Our study has some limitations. We cannot separate the direct associations of childhood neighborhood deprivation from shared parental determinants associated with living in deprived neighborhoods that might influence preschool language abilities. For example, neighborhood deprivation overlaps with low neighborhood adult education, intellectual ability is heritable and is socially patterned, and maternal mental health problems cluster in families living in deprived situations. Nor can we separate the associations of GA from the comorbidities of preterm birth that influence cognitive development.14 Nevertheless, our results suggest that children living in neighborhood deprivation, especially those born preterm, belong to a high-risk group that should be assessed for language ability.

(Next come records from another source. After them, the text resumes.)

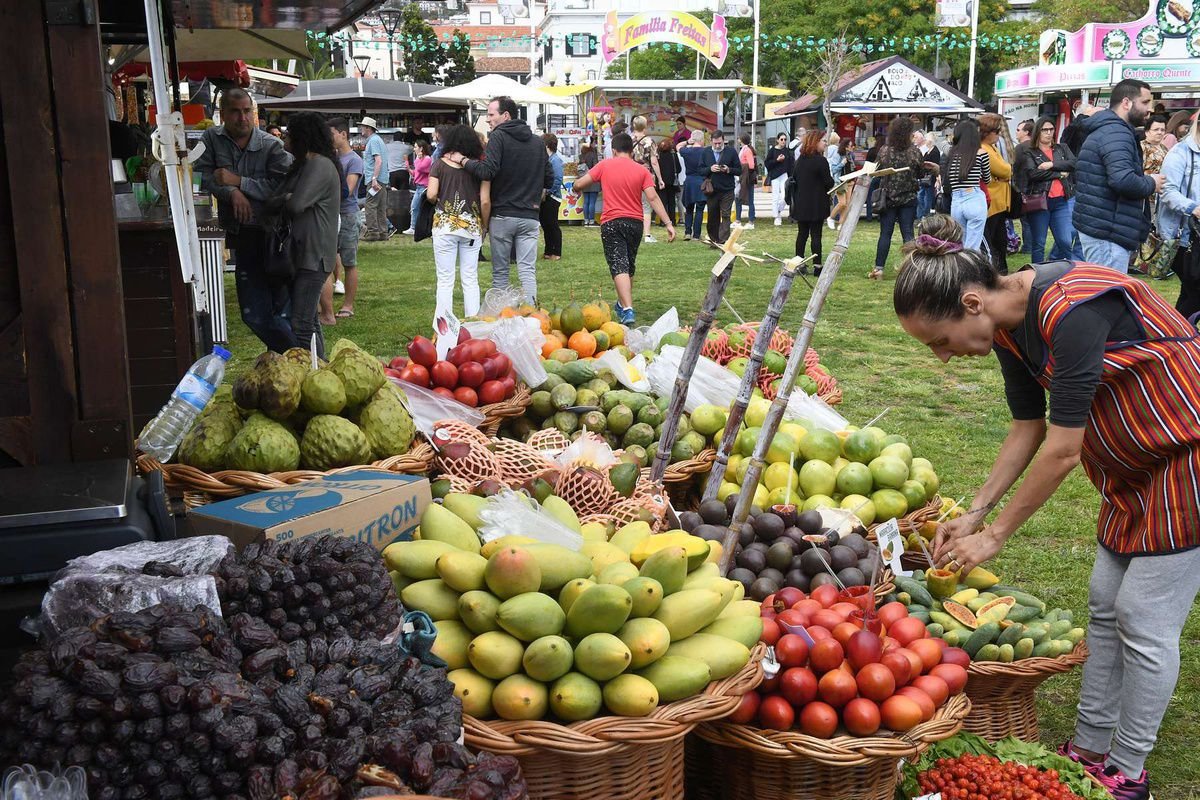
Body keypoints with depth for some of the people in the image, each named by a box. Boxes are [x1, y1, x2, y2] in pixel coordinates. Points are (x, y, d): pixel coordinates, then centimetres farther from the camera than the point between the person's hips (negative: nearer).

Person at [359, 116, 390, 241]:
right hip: (383, 180, 10)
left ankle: (373, 232, -12)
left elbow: (378, 161, -20)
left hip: (375, 180, -10)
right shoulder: (378, 139, 21)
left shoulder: (373, 140, -9)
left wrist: (374, 178, -25)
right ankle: (382, 232, 11)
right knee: (381, 207, 9)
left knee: (371, 206, -10)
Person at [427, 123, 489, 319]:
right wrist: (484, 226, 9)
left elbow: (431, 195, -7)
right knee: (471, 280, 9)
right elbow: (485, 201, -4)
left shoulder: (440, 164, -2)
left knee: (445, 280, 5)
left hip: (444, 224, -1)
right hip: (472, 226, 1)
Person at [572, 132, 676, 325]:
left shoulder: (605, 165, 1)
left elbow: (580, 183, 6)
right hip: (635, 222, 3)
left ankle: (627, 310, -26)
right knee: (629, 267, 20)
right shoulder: (642, 170, 2)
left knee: (619, 267, -10)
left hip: (611, 222, -3)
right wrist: (668, 223, -8)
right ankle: (623, 304, 36)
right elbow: (652, 197, -7)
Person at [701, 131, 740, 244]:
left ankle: (723, 241, -7)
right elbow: (700, 169, 5)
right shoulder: (706, 152, 7)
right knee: (712, 217, 9)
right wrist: (710, 169, -13)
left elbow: (739, 170, 3)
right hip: (711, 190, 2)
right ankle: (714, 240, 20)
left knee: (725, 216, -6)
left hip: (727, 191, -2)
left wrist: (728, 170, -16)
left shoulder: (731, 152, 1)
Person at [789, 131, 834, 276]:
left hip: (800, 204, 6)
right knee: (816, 234, -2)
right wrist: (831, 178, 10)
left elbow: (794, 180, 12)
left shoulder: (799, 160, 8)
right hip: (816, 205, -6)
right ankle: (817, 265, -1)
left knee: (802, 233, 11)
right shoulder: (821, 161, -13)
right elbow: (829, 183, -12)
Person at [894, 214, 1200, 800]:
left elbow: (1063, 449, -28)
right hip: (1134, 465, 9)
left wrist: (993, 537, -19)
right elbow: (1028, 427, 5)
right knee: (1106, 602, 11)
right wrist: (974, 514, -2)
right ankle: (1089, 747, 23)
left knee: (1144, 621, -2)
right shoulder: (1009, 325, -3)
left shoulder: (1070, 309, -31)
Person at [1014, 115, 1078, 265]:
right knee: (1038, 243, 4)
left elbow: (1073, 163, -2)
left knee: (1066, 241, -3)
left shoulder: (1062, 148, 15)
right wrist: (1060, 174, -6)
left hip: (1061, 201, 3)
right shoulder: (1029, 152, 2)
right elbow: (1033, 173, -13)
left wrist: (1051, 165, -12)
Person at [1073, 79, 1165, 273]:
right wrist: (1151, 184, -10)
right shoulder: (1117, 133, -15)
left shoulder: (1104, 130, 19)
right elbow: (1123, 180, -28)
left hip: (1095, 226, 11)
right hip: (1108, 234, -11)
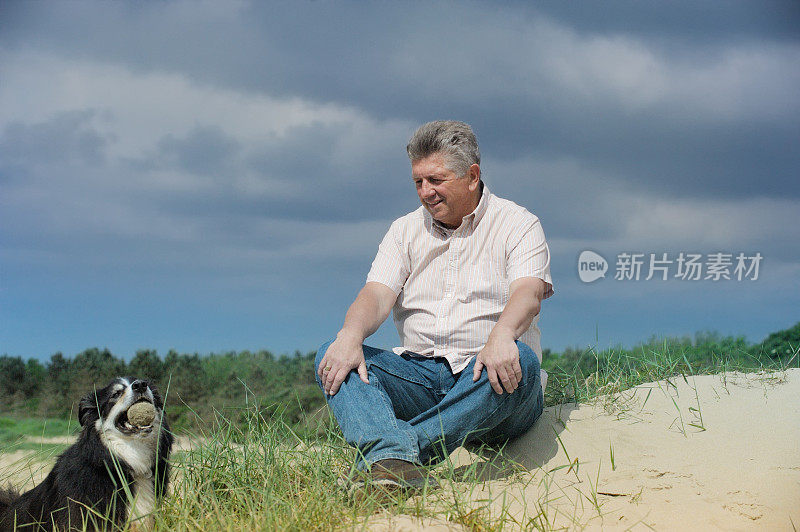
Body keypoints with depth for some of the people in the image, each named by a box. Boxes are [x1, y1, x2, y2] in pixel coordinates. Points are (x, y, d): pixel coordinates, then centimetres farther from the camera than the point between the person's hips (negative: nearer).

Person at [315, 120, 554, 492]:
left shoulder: (518, 225, 5)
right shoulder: (405, 231, 16)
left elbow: (529, 292, -14)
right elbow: (378, 294, 1)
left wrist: (501, 335, -37)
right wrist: (350, 335, -23)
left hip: (484, 377, -3)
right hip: (420, 373, 3)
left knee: (520, 362, -37)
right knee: (332, 357, -20)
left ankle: (394, 452, -43)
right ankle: (394, 458, -49)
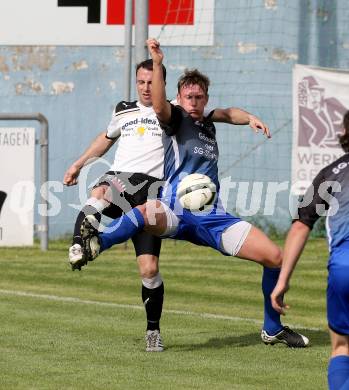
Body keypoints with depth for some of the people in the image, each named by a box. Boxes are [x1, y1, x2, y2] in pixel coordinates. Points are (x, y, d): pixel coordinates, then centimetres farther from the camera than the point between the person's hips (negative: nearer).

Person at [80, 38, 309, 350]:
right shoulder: (176, 119, 3)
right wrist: (157, 64, -33)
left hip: (212, 218, 6)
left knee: (275, 256, -3)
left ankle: (273, 329, 13)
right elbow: (159, 106, -21)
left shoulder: (208, 125, 21)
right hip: (176, 216, -6)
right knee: (145, 212, -43)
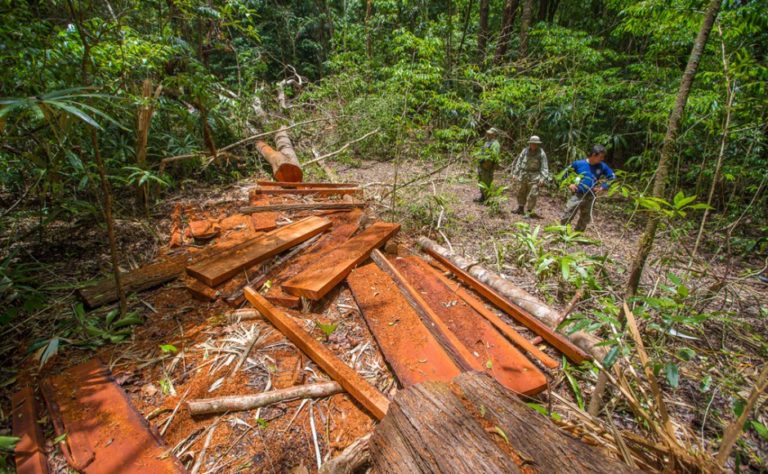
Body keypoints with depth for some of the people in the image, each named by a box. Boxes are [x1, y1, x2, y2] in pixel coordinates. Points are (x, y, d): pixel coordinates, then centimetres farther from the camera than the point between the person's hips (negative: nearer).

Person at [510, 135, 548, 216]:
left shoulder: (541, 153, -4)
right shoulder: (525, 151, 5)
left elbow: (544, 167, -5)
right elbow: (519, 162, 10)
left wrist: (543, 178, -15)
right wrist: (515, 173, 5)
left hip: (534, 177, -4)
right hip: (523, 175, 4)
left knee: (532, 195, -7)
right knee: (521, 193, 15)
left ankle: (528, 211, 0)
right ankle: (520, 208, 32)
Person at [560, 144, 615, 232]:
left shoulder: (602, 166, -2)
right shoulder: (579, 163, -8)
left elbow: (612, 177, 10)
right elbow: (566, 172, 6)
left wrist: (603, 187, -2)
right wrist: (569, 184, -4)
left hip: (590, 197, 3)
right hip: (577, 195, -3)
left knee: (585, 219, 14)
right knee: (566, 217, -2)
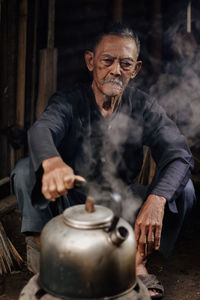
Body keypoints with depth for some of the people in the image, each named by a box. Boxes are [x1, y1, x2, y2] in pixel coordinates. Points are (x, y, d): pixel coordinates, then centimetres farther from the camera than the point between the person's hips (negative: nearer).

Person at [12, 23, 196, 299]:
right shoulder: (69, 101, -11)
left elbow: (178, 153, -21)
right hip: (71, 202, -1)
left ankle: (138, 263, -4)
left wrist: (155, 200, -43)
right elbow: (41, 130, -34)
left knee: (182, 189, -20)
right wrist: (53, 162, -61)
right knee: (25, 171, -24)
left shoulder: (144, 108, -8)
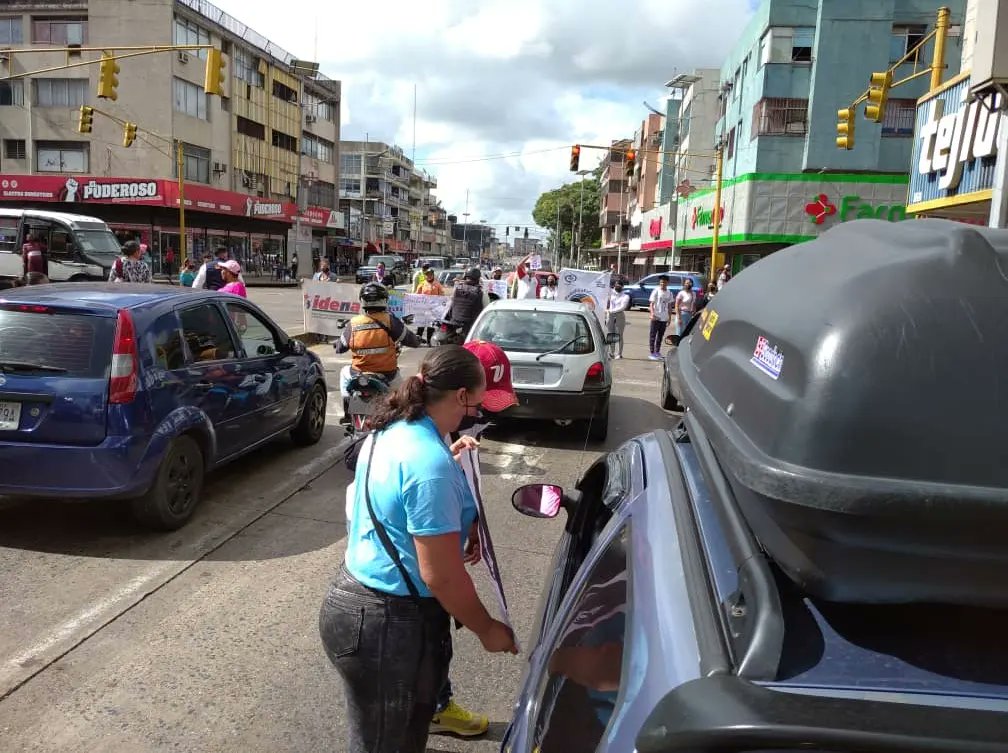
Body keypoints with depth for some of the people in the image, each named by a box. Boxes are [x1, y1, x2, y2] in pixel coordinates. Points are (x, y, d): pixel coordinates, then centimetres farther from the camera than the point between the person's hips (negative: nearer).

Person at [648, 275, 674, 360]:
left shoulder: (669, 293, 9)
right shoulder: (656, 291, -6)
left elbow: (669, 306, 15)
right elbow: (651, 303, -10)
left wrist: (669, 317, 12)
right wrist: (652, 314, -24)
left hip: (664, 318, 5)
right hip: (656, 317, -5)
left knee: (660, 335, 11)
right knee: (653, 335, -1)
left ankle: (657, 352, 20)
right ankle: (652, 353, 2)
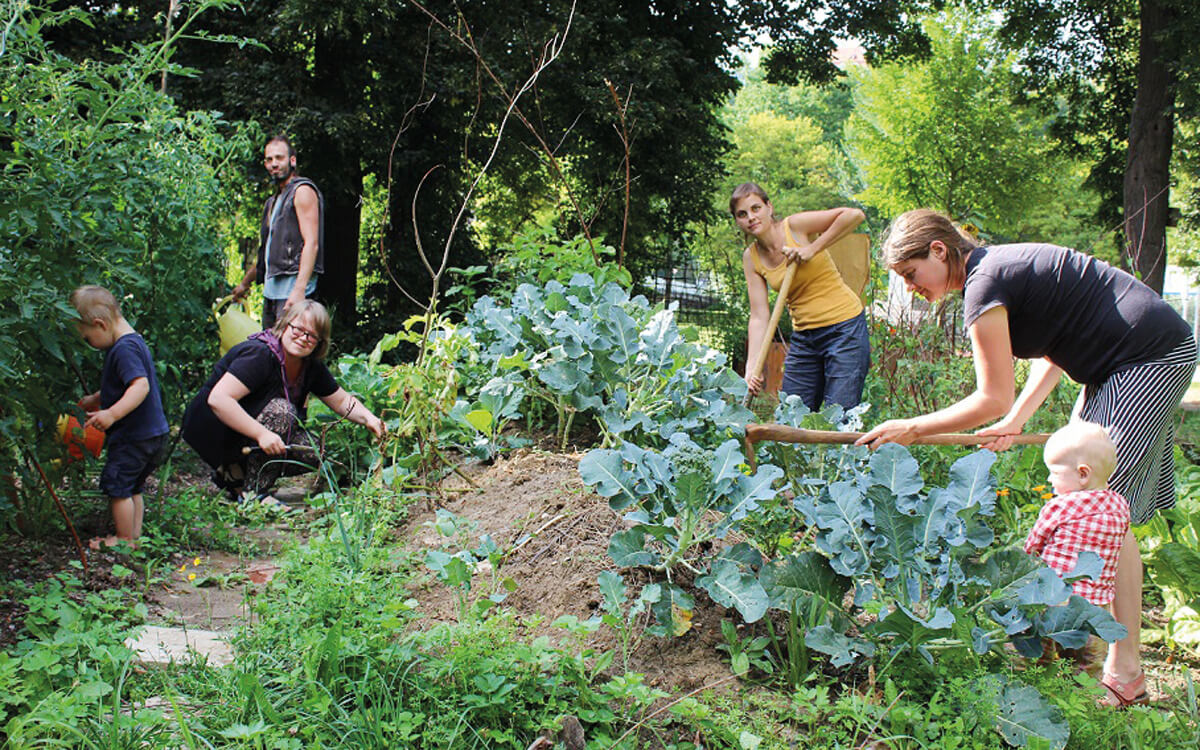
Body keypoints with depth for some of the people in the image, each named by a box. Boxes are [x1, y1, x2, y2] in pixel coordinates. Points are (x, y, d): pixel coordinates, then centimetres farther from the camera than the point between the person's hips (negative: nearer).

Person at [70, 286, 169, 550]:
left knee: (117, 485, 1)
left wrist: (112, 414, -39)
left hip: (133, 437, -10)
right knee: (132, 488, 19)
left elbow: (141, 385, -33)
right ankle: (135, 534, 27)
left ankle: (125, 538, 10)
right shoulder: (134, 342, 13)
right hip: (153, 434, 10)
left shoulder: (124, 349, -20)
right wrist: (92, 401, 33)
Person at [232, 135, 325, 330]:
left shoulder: (302, 191, -5)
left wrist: (299, 289, -26)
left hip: (293, 285, -9)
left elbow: (311, 243, -16)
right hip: (271, 289, 9)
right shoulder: (273, 201, 23)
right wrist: (245, 283, 39)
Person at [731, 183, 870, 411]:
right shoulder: (751, 257, 3)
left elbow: (854, 215, -19)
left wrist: (812, 250, -19)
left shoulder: (795, 226, -10)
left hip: (844, 327, -5)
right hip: (804, 338, 6)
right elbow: (759, 317, -2)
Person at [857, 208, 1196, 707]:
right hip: (1121, 364, 10)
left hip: (1156, 356, -10)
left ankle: (1124, 671, -8)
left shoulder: (984, 286, -18)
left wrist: (912, 429, -8)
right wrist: (1015, 421, 9)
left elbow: (992, 400, -15)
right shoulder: (997, 266, 11)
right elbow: (1051, 353, 17)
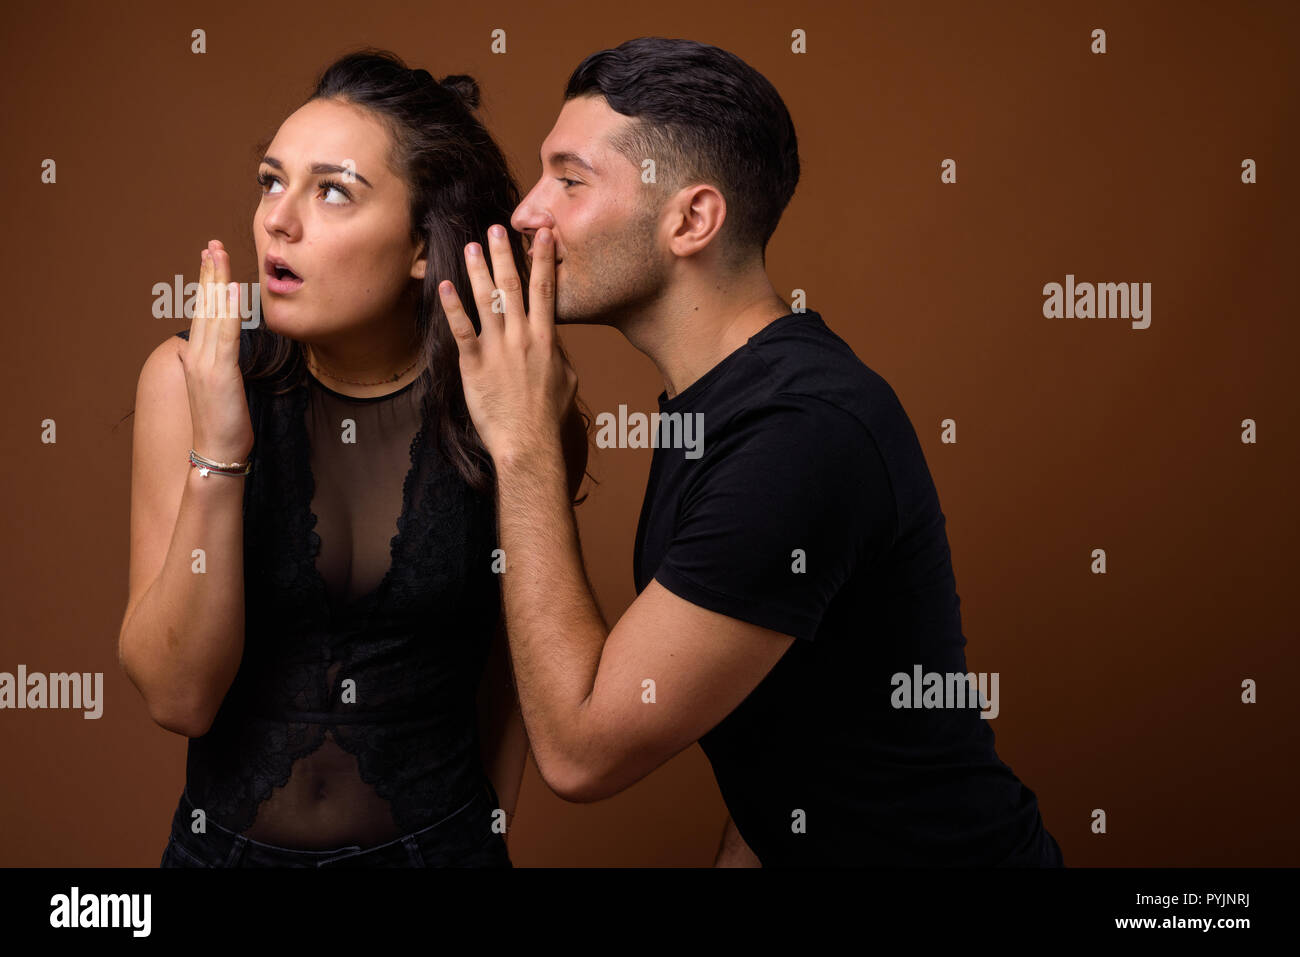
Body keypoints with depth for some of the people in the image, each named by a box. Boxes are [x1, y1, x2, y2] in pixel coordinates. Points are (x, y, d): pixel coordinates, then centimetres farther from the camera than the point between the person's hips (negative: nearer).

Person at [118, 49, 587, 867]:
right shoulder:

If appropriate speech and language therapeutic interventions were put in place in early childhood for those identified to be at risk, propagation of disadvantage across the life course could potentially be avoided.
Conclusions
Our data build on the literature showing an association of socioeconomic disadvantage with adverse childhood outcomes. They show an additive risk of neighborhood deprivation and preterm birth associated with preschool language difficulties. These findings highlight the urgent need for strategies to reduce the number of children growing up in deprived situations and the need to assess children who were born preterm for difficulties with SLC during the preschool years.